**Task statement:** Can you rewrite everything from the start of the material down to the line containing "2021 roku –", putting "Meta" in place of "Facebook" and leaving all else unchanged? Keep the pictures out of your answer.

(Collected data entries)
↓↓↓
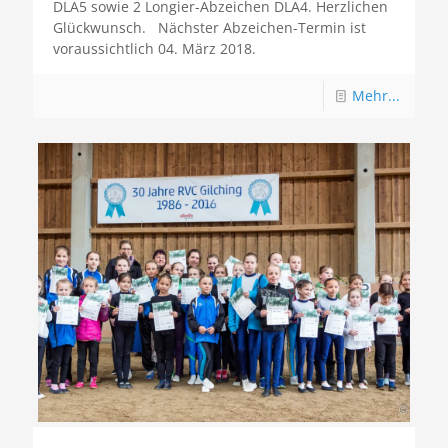
DLA5 sowie 2 Longier-Abzeichen DLA4. Herzlichen
Glückwunsch. Nächster Abzeichen-Termin ist
voraussichtlich 04. März 2018.
Mehr...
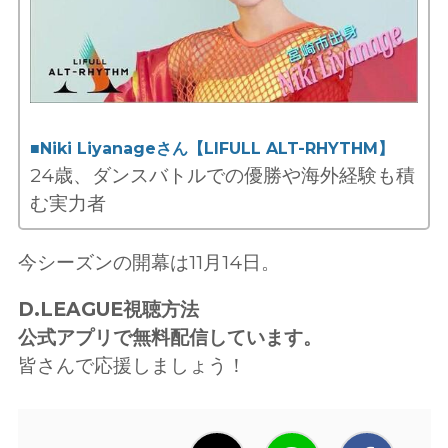
■Niki Liyanageさん【LIFULL ALT-RHYTHM】
24歳、ダンスバトルでの優勝や海外経験も積
む実力者
今シーズンの開幕は11月14日。
D.LEAGUE視聴方法
公式アプリで無料配信しています。
皆さんで応援しましょう！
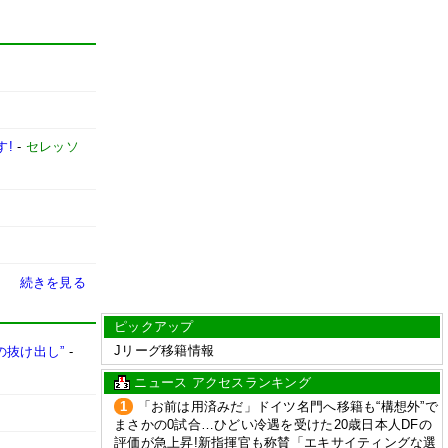
す!
-
セレッソ
続きを見る
ピックアップ
Jリーグ移籍情報
の抜け出し”
-
ニュース アクセスランキング
1
「お前は用済みだ」ドイツ名門へ移籍も“構想外”で
まさかの0試合…ひどい冷遇を受けた20歳日本人DFの
評価が急上昇!新指揮官も称賛「エキサイティングな選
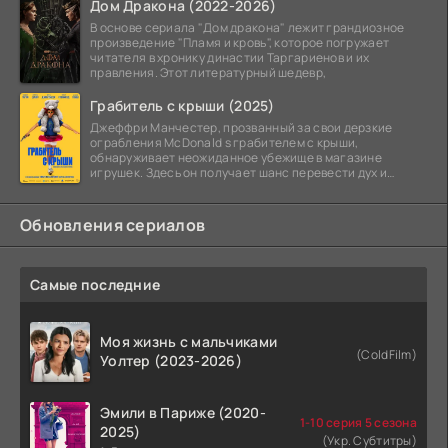
Дом Дракона (2022-2026)
В основе сериала "Дом дракона" лежит грандиозное
произведение "Пламя и кровь", которое погружает
читателя в хронику династии Таргариенов и их
правления. Этот литературный шедевр,
Грабитель с крыши (2025)
Джеффри Манчестер, прозванный за свои дерзкие
ограбления McDonald s грабителем с крыши,
обнаруживает неожиданное убежище в магазине
игрушек. Здесь он получает шанс перевести дух и
залечь на дно. Но
Обновления сериалов
Самые последние
Моя жизнь с мальчиками
(ColdFilm)
Уолтер (2023-2026)
Эмили в Париже (2020-
1-10 серия 5 сезона
2025)
(Укр. Субтитры)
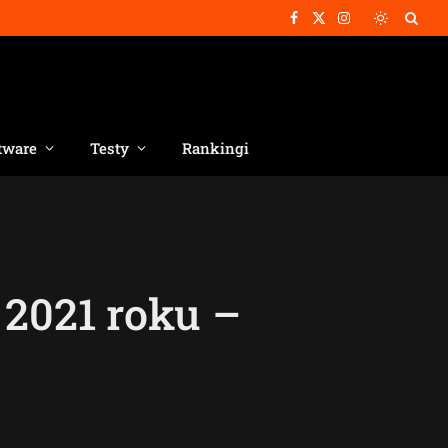
Facebook
X
Instagram
(Twitter)
tware
Testy
Rankingi
2021 roku –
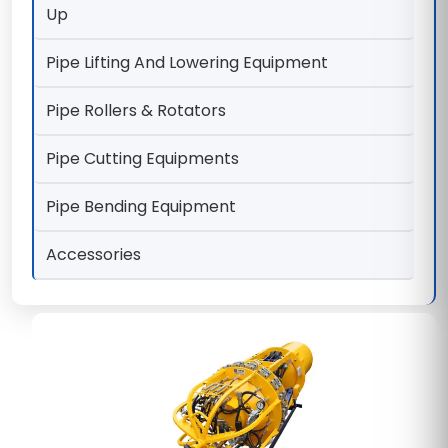
Up
Pipe Lifting And Lowering Equipment
Pipe Rollers & Rotators
Pipe Cutting Equipments
Pipe Bending Equipment
Accessories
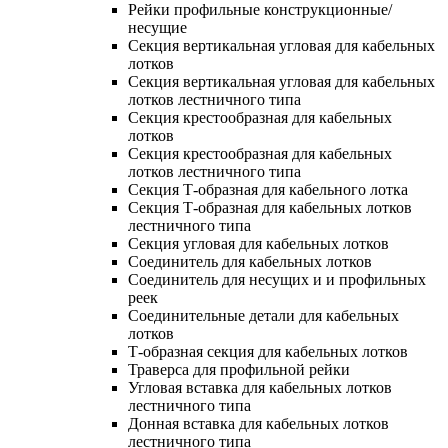
Рейки профильные конструкционные/
несущие
Секция вертикальная угловая для кабельных
лотков
Секция вертикальная угловая для кабельных
лотков лестничного типа
Секция крестообразная для кабельных
лотков
Секция крестообразная для кабельных
лотков лестничного типа
Секция Т-образная для кабельного лотка
Секция Т-образная для кабельных лотков
лестничного типа
Секция угловая для кабельных лотков
Соединитель для кабельных лотков
Соединитель для несущих и и профильных
реек
Соединительные детали для кабельных
лотков
Т-образная секция для кабельных лотков
Траверса для профильной рейки
Угловая вставка для кабельных лотков
лестничного типа
Донная вставка для кабельных лотков
лестничного типа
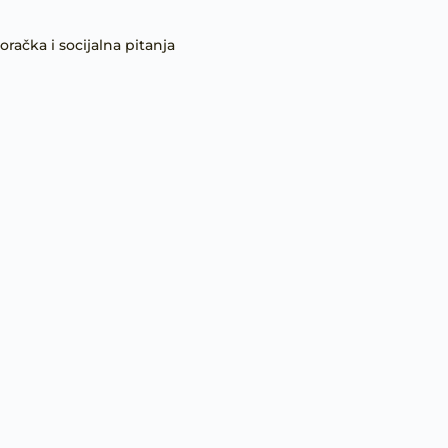
oračka i socijalna pitanja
↑↑↑
**Reply:**
DLA5 sowie 2 Longier-Abzeichen DLA4. Herzlichen
Glückwunsch. Nächster Abzeichen-Termin ist
voraussichtlich 04. März 2018.
Mehr...
■Niki Liyanageさん【LIFULL ALT-RHYTHM】
24歳、ダンスバトルでの優勝や海外経験も積
む実力者
今シーズンの開幕は11月14日。
D.LEAGUE視聴方法
公式アプリで無料配信しています。
皆さんで応援しましょう！
す!
-
セレッソ
続きを見る
ピックアップ
Jリーグ移籍情報
の抜け出し”
-
ニュース アクセスランキング
1
「お前は用済みだ」ドイツ名門へ移籍も“構想外”で
まさかの0試合…ひどい冷遇を受けた20歳日本人DFの
評価が急上昇!新指揮官も称賛「エキサイティングな選
Дом Дракона (2022-2026)
В основе сериала "Дом дракона" лежит грандиозное
произведение "Пламя и кровь", которое погружает
читателя в хронику династии Таргариенов и их
правления. Этот литературный шедевр,
Грабитель с крыши (2025)
Джеффри Манчестер, прозванный за свои дерзкие
ограбления McDonald s грабителем с крыши,
обнаруживает неожиданное убежище в магазине
игрушек. Здесь он получает шанс перевести дух и
залечь на дно. Но
Обновления сериалов
Самые последние
Моя жизнь с мальчиками
(ColdFilm)
Уолтер (2023-2026)
Эмили в Париже (2020-
1-10 серия 5 сезона
2025)
(Укр. Субтитры)
Meta
X
Instagram
(Twitter)
tware
Testy
Rankingi
2021 roku –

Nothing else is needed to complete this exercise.